それがintelが優秀な製品を発表し続けてこれた源泉となっていたわけですが、14nm以降、製造プロセスの更新に失敗し、今度はTSMCが16nm、14nm、12nm、7nm、7nm+、5nmとintelを引き離しつつあります。

intelが7nmを予定している2021年には、TSMCは5nm+を予定しており、昨日も記事で触れましたが、すでにリスク生産を開始しています。

参考:TSMCの5nm+が2021年に量産に入る

これだけでも半導体の製造がものすごいラットレースであることが実感できると思いますが、引き離されたからと言って何もしなければますます差が広がっていくわけです。

14nmもかなり難産で最初のデスクトップ14nm版Broadwellは高クロック製品が出せませんでしたが、10nmの製造で躓いたintelがスマホ勢の豊富な資金で最新プロセスにガンガン突っ込んでいくTSMCに追いすがることが出来るのか?

2021年に新しい7nmプロセスの立ち上げが成功するのかどうかがintelの正念場だと思います。

これに失敗したらおそらく、intelとAMDの立ち位置が大きく入れ替わることになるでしょう。

 

少しわかりにくかったことと、日本のメディアさんなどもintelのモバイル新製品について取り上げたので、今回関係のあるCPUを表にまとめました。
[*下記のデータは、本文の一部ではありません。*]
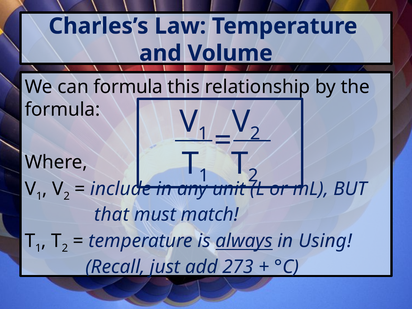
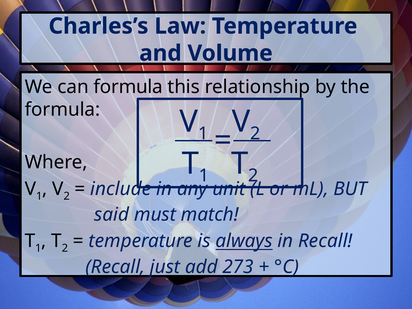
that: that -> said
in Using: Using -> Recall
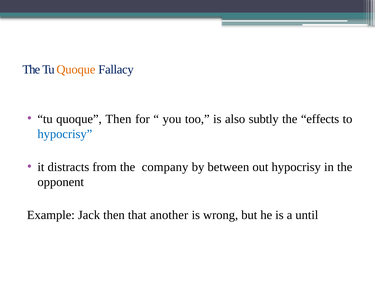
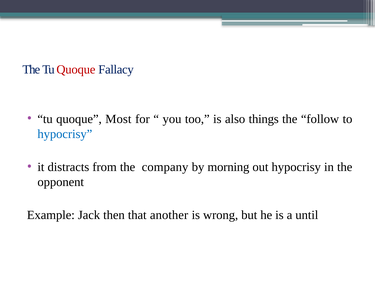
Quoque at (76, 70) colour: orange -> red
quoque Then: Then -> Most
subtly: subtly -> things
effects: effects -> follow
between: between -> morning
シリーズTDPパッケージファミリーネームコア数製造プロセス発売時期
H/G シリーズ45-65WBGACoffee Lake H Refresh2/4/6/814nm2019Q1
U シリーズ15-28WBGAIce Lake U2/410nm2019Q2
Tiger Lake U410nm2020Q2
Y シリーズ-5WBGAIce Lake Y210nm2019Q2
N シリーズ6-10WSoCGemini Lake Refresh2/414nm2019Q2
E シリーズ6-10WSoCElkhart Lake2020H2
M シリーズ3-5WSoCLakefield2019Q2
Z シリーズ-4WSoCCherry Trail(旧製品)

今回話題に上がったのはice Lake UとTiger Lake U、Lakefieldになります。
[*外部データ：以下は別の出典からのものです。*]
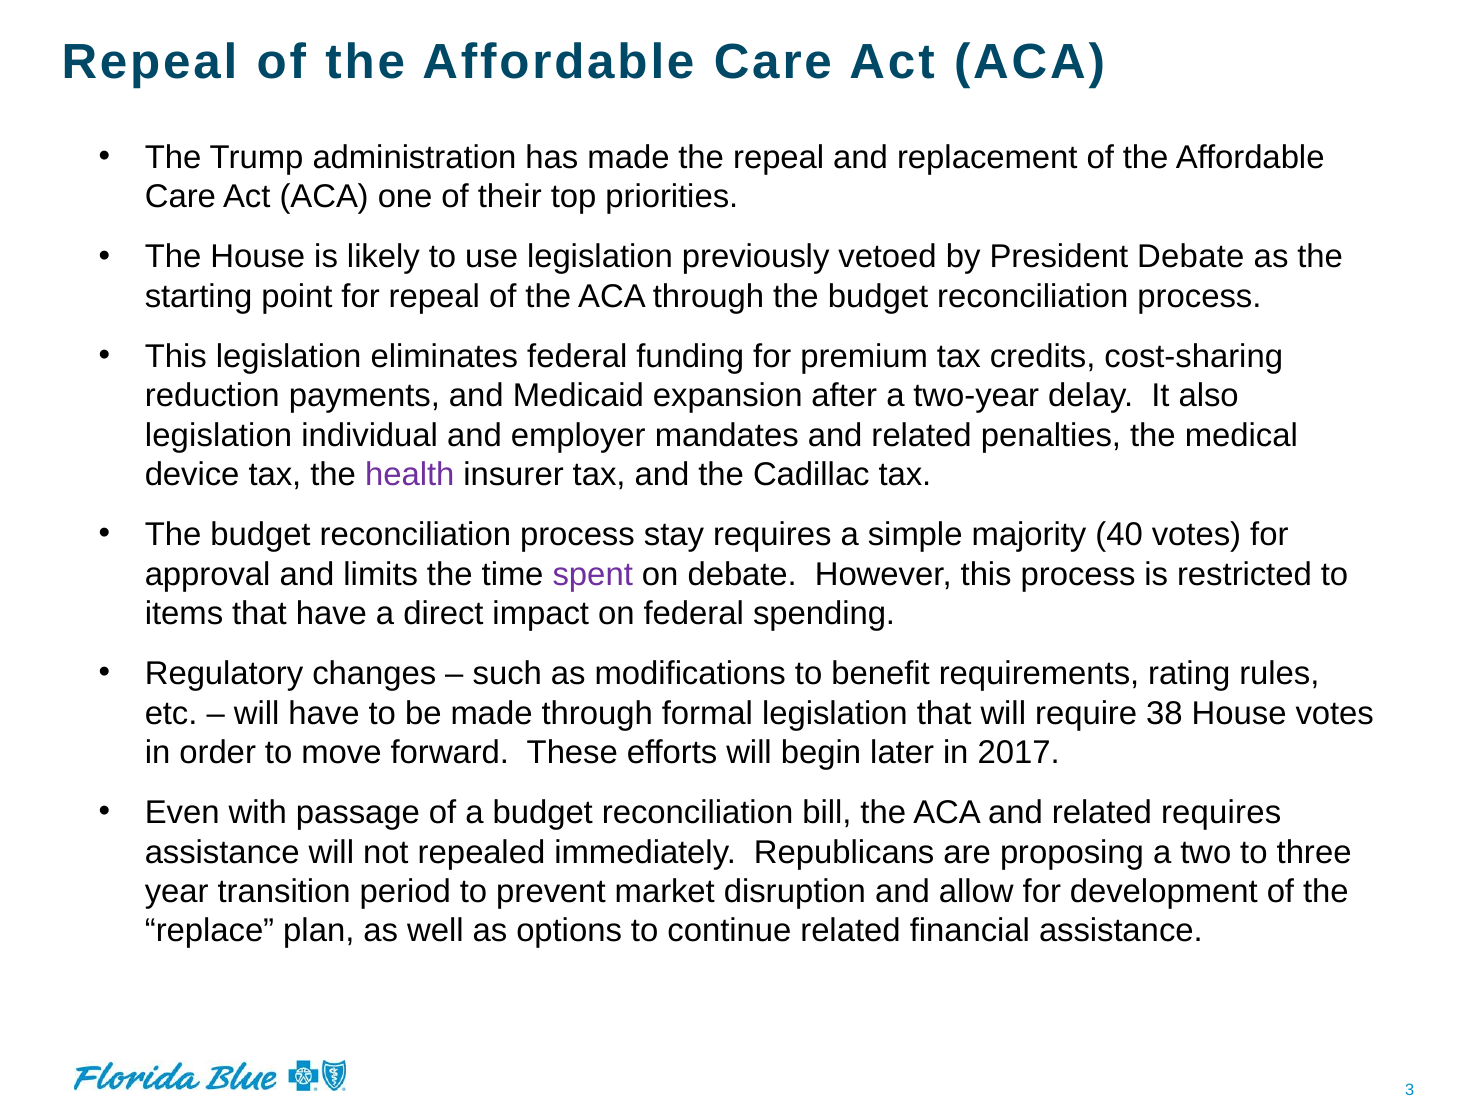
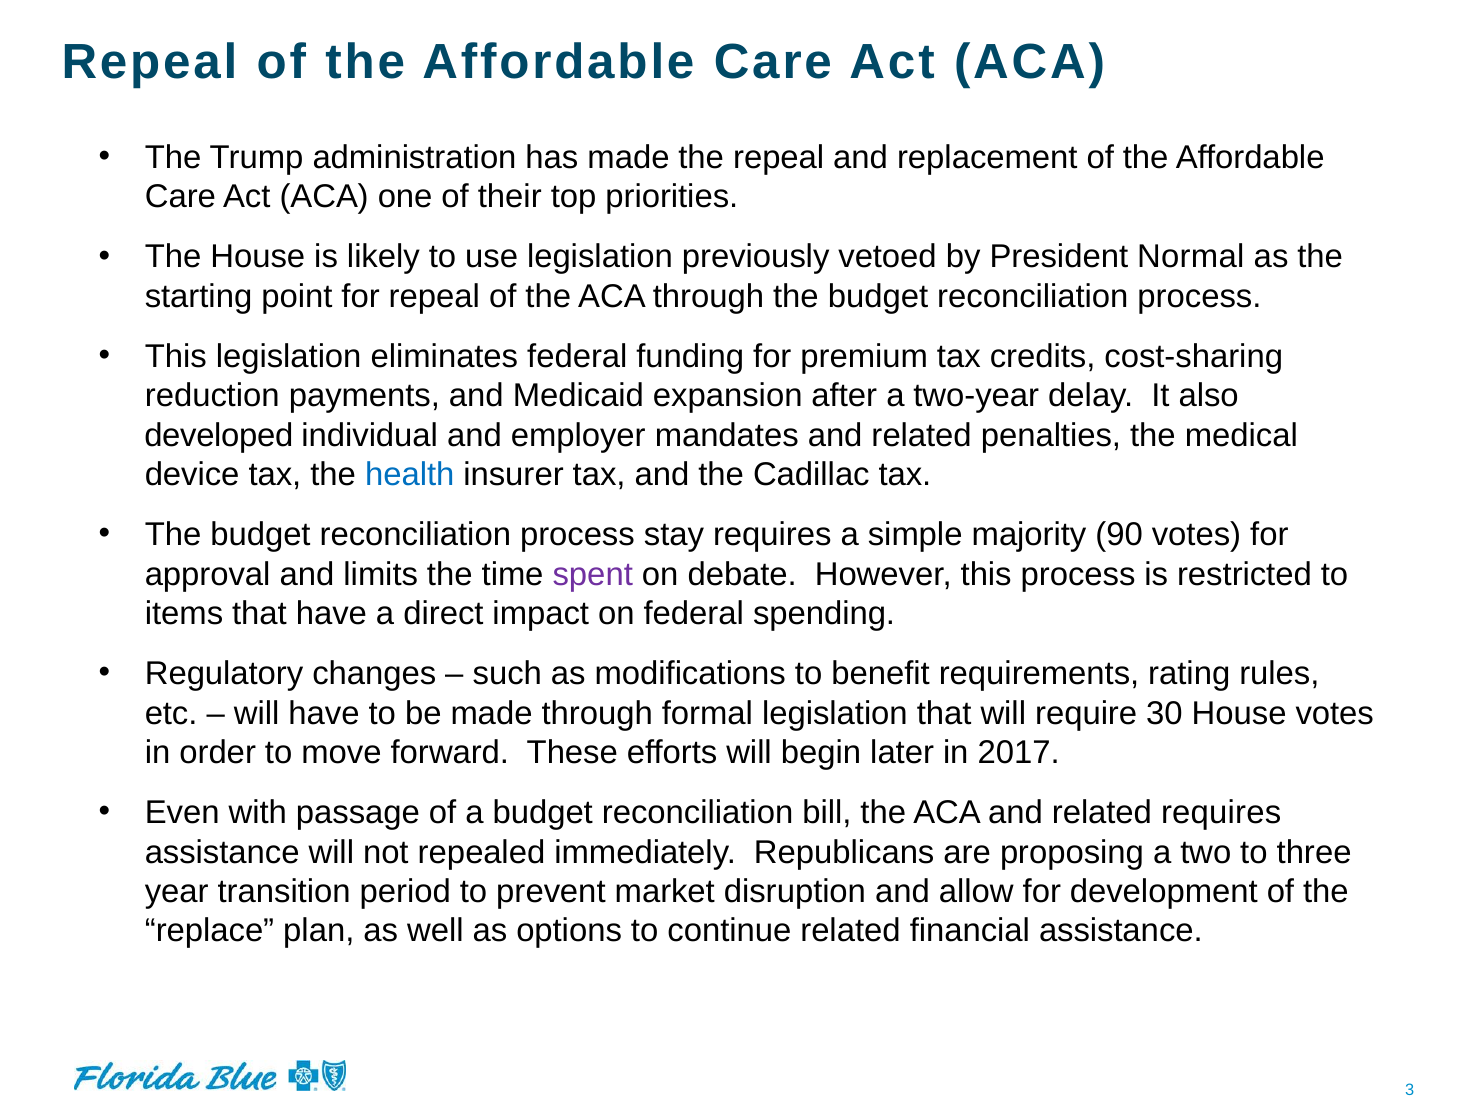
President Debate: Debate -> Normal
legislation at (219, 435): legislation -> developed
health colour: purple -> blue
40: 40 -> 90
38: 38 -> 30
見てわかる通り、モバイル向けで、少なくとも自作向けには関係ないです。

また、Hシリーズはデスクトップと同じアーキテクチャーが使われますが、Coffee Lake H Refreshの後はComet Lake Hとなっており、自作向けもやはり従来の情報と変わりません。

Ice Lake UとTiger Lake U、LakefieldもTDP28W以下のモバイル向けであり、特にLakefieldは3-5W向けのSoCになっています。

この話は特に個別にに取り扱うつもりはありませんのでこの機会に説明しておきます。

Ice LakeとLakefieldはGEN11グラフィックスをTigerLakeはXeをGPUとして内臓するようです。